9/20/09

What did my charming son do on Friday?

I don't think you will ever know if you are cut out to be a mother until some event takes place that is so far out of what you think can happen that you are in new territory.
We came home from school and things were fine. He wanted to do some crafts until his Dad came home- it was only about an hour until that happened. The dining room table is where we usually do our crafts-but currently it's full of Etsy items that haven't been put away (my bad). I told him he could work at his desk in the living room. He wanted glitter- but the living room is carpeted, so no glitter. But, I gave him construction paper, glue sticks, markers, scissors and crayons. I was on the computer in the next room (which is open to the living room) and he was in there for about 20 minutes.

Now, with the stage set, let me tell you what I found. He took after my CURTAINS with the SCISSORS. He managed to try to cut out shapes etc... in/on 3 curtains.

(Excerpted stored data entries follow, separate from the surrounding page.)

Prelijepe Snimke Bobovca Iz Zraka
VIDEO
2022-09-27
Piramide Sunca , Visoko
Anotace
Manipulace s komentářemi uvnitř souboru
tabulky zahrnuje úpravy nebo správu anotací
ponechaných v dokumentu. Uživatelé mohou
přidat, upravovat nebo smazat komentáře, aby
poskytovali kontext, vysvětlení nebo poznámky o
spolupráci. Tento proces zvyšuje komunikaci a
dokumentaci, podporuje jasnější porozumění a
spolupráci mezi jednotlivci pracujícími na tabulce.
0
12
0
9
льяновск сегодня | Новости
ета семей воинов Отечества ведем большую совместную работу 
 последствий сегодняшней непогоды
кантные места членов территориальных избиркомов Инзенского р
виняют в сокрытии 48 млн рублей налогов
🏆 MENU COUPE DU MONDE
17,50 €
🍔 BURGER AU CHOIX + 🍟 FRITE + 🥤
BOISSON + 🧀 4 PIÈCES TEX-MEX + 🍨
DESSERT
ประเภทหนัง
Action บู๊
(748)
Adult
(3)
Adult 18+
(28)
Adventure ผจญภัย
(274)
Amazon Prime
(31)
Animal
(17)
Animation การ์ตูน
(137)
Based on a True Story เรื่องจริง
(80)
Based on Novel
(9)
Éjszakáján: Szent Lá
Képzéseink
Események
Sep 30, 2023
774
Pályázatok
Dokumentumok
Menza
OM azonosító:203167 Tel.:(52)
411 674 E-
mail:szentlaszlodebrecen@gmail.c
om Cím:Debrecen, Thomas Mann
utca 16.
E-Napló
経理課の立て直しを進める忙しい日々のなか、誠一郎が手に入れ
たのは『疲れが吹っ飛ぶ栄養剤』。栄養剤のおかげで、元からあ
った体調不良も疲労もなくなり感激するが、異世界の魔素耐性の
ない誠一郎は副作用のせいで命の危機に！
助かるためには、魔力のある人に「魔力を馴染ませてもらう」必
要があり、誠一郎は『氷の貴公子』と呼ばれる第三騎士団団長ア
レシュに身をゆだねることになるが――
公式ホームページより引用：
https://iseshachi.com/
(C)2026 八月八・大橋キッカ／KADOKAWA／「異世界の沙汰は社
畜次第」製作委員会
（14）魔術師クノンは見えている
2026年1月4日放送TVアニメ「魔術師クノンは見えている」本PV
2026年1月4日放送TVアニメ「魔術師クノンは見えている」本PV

The denim resisted his advances, but the white duck gave him what he wanted. It never had a chance.
He was silent but deadly. I was less than 15 ft from him and I never had a clue.

This is where I can tell you that I know now that I am firmly against corporal punishment. I thought I was before, but since he came out of this without even a spank on the butt, I know that that is how I feel.
So, how was he punished if I don't believe in spanking?
1. weekends are his cartoon time. He loves cartoons. He has no cartoons this weekend, and he knows that he brought this on himself. He hasn't even asked to see any.
2. No more arts/crafts anywhere but the main table with me around for a while. This upset him because he says he's a big boy. I said big boys don't cut up their mothers curtains. He loves art and I don't want him not to love it, so it's a fine line I have here.
3. I took all the money out of his piggy bank to pay for the curtains. I explained, and showed him, that he had enough money to buy a large Playmobil Egypt set. (he loves those things) I told him he had to buy me new curtains to replace the ones he cut up. I took 44.00 total from his piggy bank. We talked about how many rocks he picked up in the yard to get that money etc... it really got to him to see it all go away.
4. Lastly, he spent a lot of time talking to me about what the hell he was thinking. We discussed how things belong to people. That I really liked those curtains. I think that he understood what he did was wrong, and that sometimes just saying sorry isn't enough. I hope so at least. He was concerned that I was going to cut up something of his. We talked about how two wrongs don't make a right. That destroying something of his wasn't going to make what he did go away, or make it right.

I was so surprised that I was so calm. Surprised, but somewhat happy. My patience has been tested before with the kiddo, but I've been had my curtains cut to shreds by someone that I love, and it was interesting in hindsight to see my reaction to it.
I think this turned out to be a learning experience for both of us. I'm not going to say it was a good thing though.
It did get me to put up my winter curtains though....

8 comments:

Anonymous said...

holy crap, TFD, LOL.....What a good mother you are.

xxjendavid

Anne At Large said...

Yeah, that sounds like a very reasonable, well-explained response. Piggy bank + no cartoons sounds very fair and clearly makes him see the results of his actions. How old is this kid now?

thefarmersdaughter said...

5 and 1/2. Old enough to know better. Old enough to understand.

I don't think kids should be spanked. I never have. I still don't. The boy is pretty well behaved, even if this story doesn't show it.

Alana in Canada said...

I think you handled that really well. Really well! I'm glad he had a piggy bank. My kids don't. (Hubby is adament we "can't afford it."

Well done, Mom.

thefarmersdaughter said...

he loves money. He picks up rocks in the yard and pine cones for quarters. I bribed him with quarters to learn how to snap his own pants and wipe his own butt. He has lost two teeth and got money for that, and he has some extentended family that give him dollars for holidays.
He has bought two of his own toys with his money already-now my curtains- and he's already trying to re-earn money again to buy a new toy.

Anonymous said...

"He was concerned that I was going to cut up something of his."

Kids sense of justice is funny. Totally playground retribution there--if someone had messed my stuff up as a kid, I'd have been right on it to mess up theirs. :)

I'm guessing he was a little relieved you don't roll that way.

Anne At Large said...

Hey if he has the motivation to work for quarters maybe that will be good motivation to NOT CUT UP OTHER PEOPLE'S STUFF. This seems like logical parenting from where I'm sitting. Although cutting up something of his would have gotten the message across as well, I feel like you made the better choice ;)

thefarmersdaughter said...

it's a fine line with a 5 yr old. He needs to learn a lesson, but not be terrorized. I think that cuting something up wouldn't have taught the lesson I wanted him to come away with in the end.
It's been almost a week now, and he's been perfect since the "incident" so I'm happy.